Tuan Pesulap pernah menyebut aturan sihir. Hanya sekali. Apa karena adanya aturan tambahan dari pemilik teater, ia tak pernah menyebutkan aturan sihir lagi? Atau, ia menyebutkan isi aturannya tanpa mengatakan bahwa itu adalah aturan sihir? “Efek dari sebuah sihir, apa itu adalah bagian dari aturan?”

“Benar. Ada satu yang cukup penting. Entahlah kamu sudah mengetahuinya atau belum. Sihir tak akan bisa bertahan di dunia bila tak memiliki wadah. Wadah adalah manusia yang mempelajari sihir, dan berhasil menjinakkan sihir.”

Kurasa, Tuan Pesulap pernah mengatakan tentang ini di suratnya. Jadi, itu bukan kekhawatiran berlebih saja? “Apa sihir akan menghilang sepenuhnya dari dunia?”

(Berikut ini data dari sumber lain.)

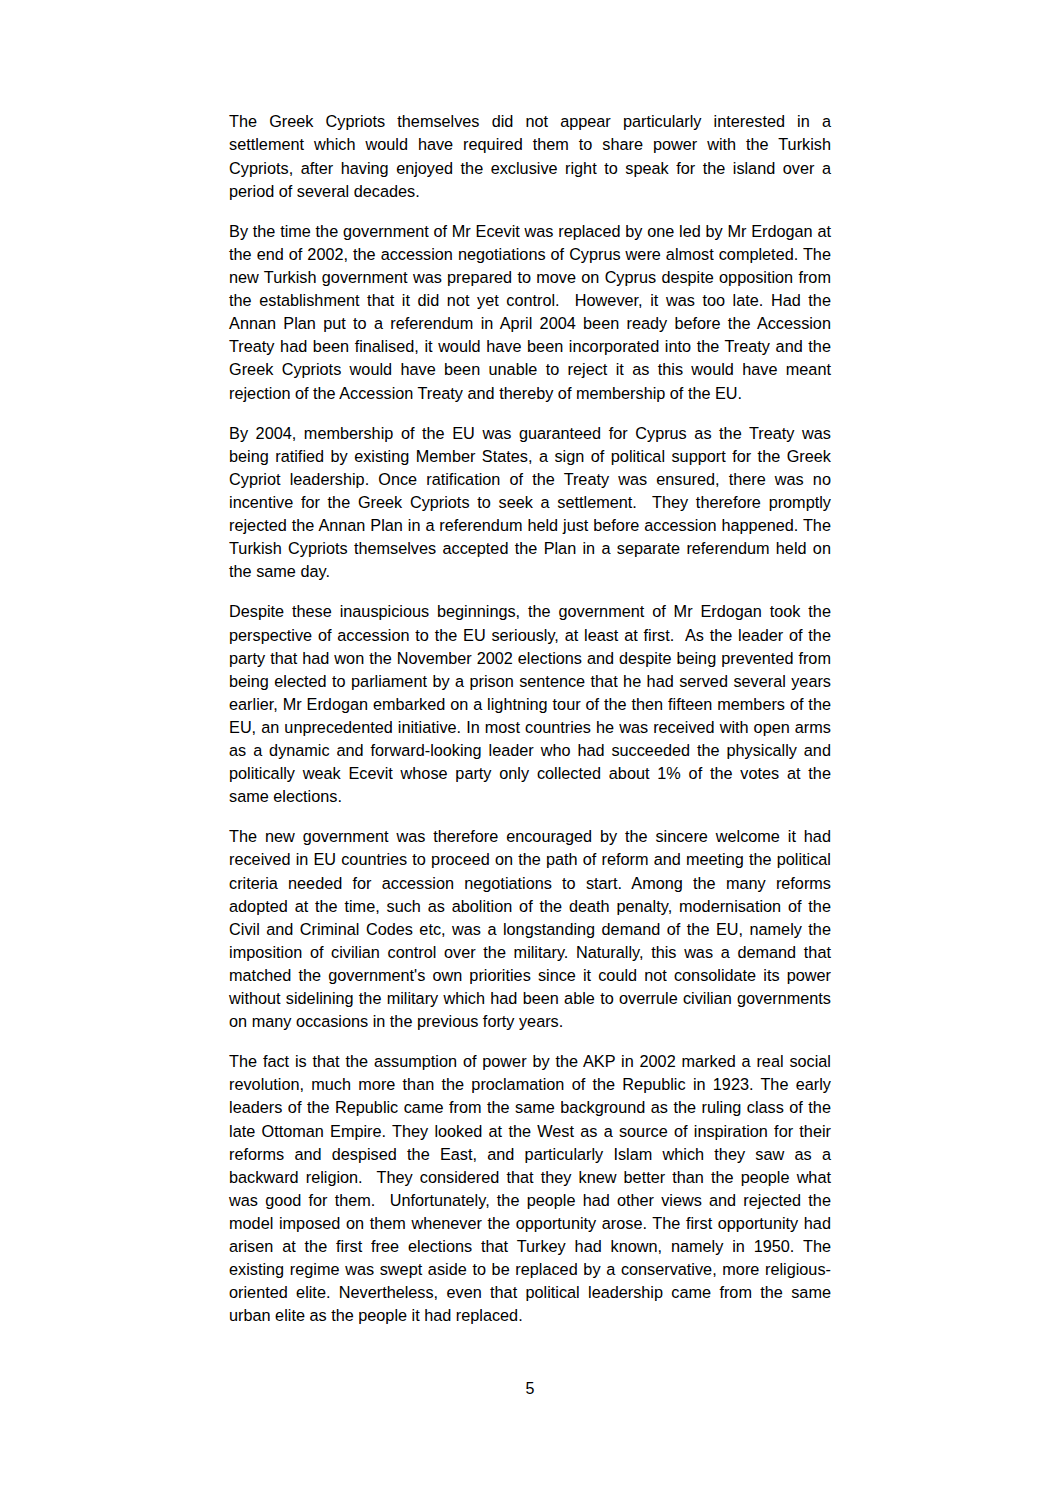The Greek Cypriots themselves did not appear particularly interested in a settlement which would have required them to share power with the Turkish Cypriots, after having enjoyed the exclusive right to speak for the island over a period of several decades.
By the time the government of Mr Ecevit was replaced by one led by Mr Erdogan at the end of 2002, the accession negotiations of Cyprus were almost completed. The new Turkish government was prepared to move on Cyprus despite opposition from the establishment that it did not yet control. However, it was too late. Had the Annan Plan put to a referendum in April 2004 been ready before the Accession Treaty had been finalised, it would have been incorporated into the Treaty and the Greek Cypriots would have been unable to reject it as this would have meant rejection of the Accession Treaty and thereby of membership of the EU.
By 2004, membership of the EU was guaranteed for Cyprus as the Treaty was being ratified by existing Member States, a sign of political support for the Greek Cypriot leadership. Once ratification of the Treaty was ensured, there was no incentive for the Greek Cypriots to seek a settlement. They therefore promptly rejected the Annan Plan in a referendum held just before accession happened. The Turkish Cypriots themselves accepted the Plan in a separate referendum held on the same day.
Despite these inauspicious beginnings, the government of Mr Erdogan took the perspective of accession to the EU seriously, at least at first. As the leader of the party that had won the November 2002 elections and despite being prevented from being elected to parliament by a prison sentence that he had served several years earlier, Mr Erdogan embarked on a lightning tour of the then fifteen members of the EU, an unprecedented initiative. In most countries he was received with open arms as a dynamic and forward-looking leader who had succeeded the physically and politically weak Ecevit whose party only collected about 1% of the votes at the same elections.
The new government was therefore encouraged by the sincere welcome it had received in EU countries to proceed on the path of reform and meeting the political criteria needed for accession negotiations to start. Among the many reforms adopted at the time, such as abolition of the death penalty, modernisation of the Civil and Criminal Codes etc, was a longstanding demand of the EU, namely the imposition of civilian control over the military. Naturally, this was a demand that matched the government's own priorities since it could not consolidate its power without sidelining the military which had been able to overrule civilian governments on many occasions in the previous forty years.
The fact is that the assumption of power by the AKP in 2002 marked a real social revolution, much more than the proclamation of the Republic in 1923. The early leaders of the Republic came from the same background as the ruling class of the late Ottoman Empire. They looked at the West as a source of inspiration for their reforms and despised the East, and particularly Islam which they saw as a backward religion. They considered that they knew better than the people what was good for them. Unfortunately, the people had other views and rejected the model imposed on them whenever the opportunity arose. The first opportunity had arisen at the first free elections that Turkey had known, namely in 1950. The existing regime was swept aside to be replaced by a conservative, more religious-oriented elite. Nevertheless, even that political leadership came from the same urban elite as the people it had replaced.
5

“Bukan akan, Nak. Ia sudah hilang. Kecuali ... ada sihir yang jinak padamu. Satu saja. Jika ada, itu cukup untuk menggiring sihir lainnya. Jika tidak, waktunya kembali melatih diri dengan trik sulap biasa. Seperti yang kulakukan.”

Pria itu berdiri dan berjalan ke arah dapur. Aku segera mengikutinya, khawatir tak mendengar perkataannya. Namun, ia tetap diam. Hanya memasukkan mawar ke dalam vas berisi air.
Gerakannya begitu tenang. Seperti Tuan Pesulap.
Rasanya terlalu banyak yang masuk ke kepalaku saat ini.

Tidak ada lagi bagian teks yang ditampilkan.